OCaml bindings to ONNX Runtime via a thin C shim
and OCaml's native C FFI (external declarations). The C shim is compiled
into the library via dune foreign_stubs — no separate shared library to
deploy, and no runtime dependencies beyond ONNX Runtime itself.
Load an ONNX model, feed it float32 bigarrays, get float32 bigarrays back.
open Bigarray
let () =
let env = Onnxruntime.Env.create ~log_level:2 "my_app" in
let session = Onnxruntime.Session.create env ~threads:4 "model.onnx" in
(* Prepare a float32 input tensor, flattened to 1-D *)
let input = Array1.create float32 c_layout (1 * 40 * 11) in
Array1.fill input 0.0;
let outputs =
Onnxruntime.Session.run_ba session
[| ("input_name", input, [| 1L; 40L; 11L |]) |]
[| "output_name" |]
~output_sizes:[| 128 |]
in
let output = outputs.(0) in
Printf.printf "output[0] = %f\n" output.{0}exception Ort_error of string
module Env : sig
type t
val create : ?log_level:int -> string -> t
(* log_level: 0=Verbose 1=Info 2=Warning 3=Error (default) 4=Fatal *)
end
module Session : sig
type t
val create :
Env.t ->
?threads:int ->
?inter_op_threads:int ->
?parallel:bool ->
?cuda_device:int ->
?cuda_graph:bool ->
string -> t
val run_ba :
t ->
(string * (float, float32_elt, c_layout) Array1.t * int64 array) array ->
string array ->
output_sizes:int array ->
(float, float32_elt, c_layout) Array1.t array
val run_cached_ba :
t ->
((float, float32_elt, c_layout) Array1.t * int64 array) array ->
output_sizes:int array ->
(float, float32_elt, c_layout) Array1.t array
end
module Io_binding : sig
type t
val create : Session.t -> t
val bind_input : t -> string -> (float, float32_elt, c_layout) Array1.t -> int64 array -> unit
val bind_output : t -> string -> (float, float32_elt, c_layout) Array1.t -> int64 array -> unit
val run : t -> unit
val clear_inputs : t -> unit
val clear_outputs : t -> unit
endrun_ba takes an array of (name, flat_data, shape) input triples, an array
of output names, and the expected flat size of each output.
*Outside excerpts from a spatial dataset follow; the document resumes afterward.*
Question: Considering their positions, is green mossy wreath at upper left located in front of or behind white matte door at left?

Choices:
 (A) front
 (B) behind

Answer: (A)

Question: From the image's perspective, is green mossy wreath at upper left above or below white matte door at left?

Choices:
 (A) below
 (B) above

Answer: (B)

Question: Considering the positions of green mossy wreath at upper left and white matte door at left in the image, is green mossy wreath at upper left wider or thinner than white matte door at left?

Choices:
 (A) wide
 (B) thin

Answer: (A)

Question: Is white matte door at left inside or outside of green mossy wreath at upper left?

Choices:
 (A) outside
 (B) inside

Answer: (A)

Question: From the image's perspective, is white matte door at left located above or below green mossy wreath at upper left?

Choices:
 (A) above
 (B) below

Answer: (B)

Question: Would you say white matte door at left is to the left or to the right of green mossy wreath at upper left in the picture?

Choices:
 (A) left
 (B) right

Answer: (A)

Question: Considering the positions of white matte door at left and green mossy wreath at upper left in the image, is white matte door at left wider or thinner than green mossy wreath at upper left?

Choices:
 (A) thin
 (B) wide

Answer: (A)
It returns one
bigarray per output.
run_cached_ba is an optimised variant that uses input/output names cached
on the C side at session creation time, avoiding string marshalling overhead
in hot loops.
| Parameter | Default | Description |
|---|---|---|
~threads |
0 (ORT default) |
Intra-op parallelism threads |
~inter_op_threads |
0 (ORT default) |
Inter-op parallelism threads |
~parallel |
false |
Set ORT_PARALLEL execution mode — runs independent graph nodes concurrently |
~cuda_device |
none | Enable CUDA execution provider on the given device id |
~cuda_graph |
false |
When CUDA is enabled, capture the inference graph on GPU so subsequent runs skip CPU-side launch overhead |
Io_binding lets you bind pre-allocated bigarrays as inputs and outputs once,
then call run repeatedly. ORT reads input data from and writes results
directly into the bound bigarrays, avoiding per-call tensor creation and name
resolution. This is the fastest inference path, especially when combined with
CUDA graph capture.
let binding = Onnxruntime.Io_binding.create session in
Onnxruntime.Io_binding.bind_input binding "input" in_ba [| 1L; 3L; 224L; 224L |];
Onnxruntime.Io_binding.bind_output binding "output" out_ba [| 1L; 1000L |];
(* Hot loop — update in_ba in-place, call run, read out_ba *)
for _ = 1 to 1000 do
(* ... fill in_ba with new data ... *)
Onnxruntime.Io_binding.run binding
(* out_ba now contains the results *)
doneUse clear_inputs / clear_outputs to unbind and rebind to different
bigarrays if needed.
ONNX Runtime shared library (headers + libonnxruntime.so) must be
installed where the C compiler can find them. The build expects them in
/usr/local/{include,lib}.
On Ubuntu/Debian:
# Download and install ONNX Runtime 1.24.x (adjust version as needed)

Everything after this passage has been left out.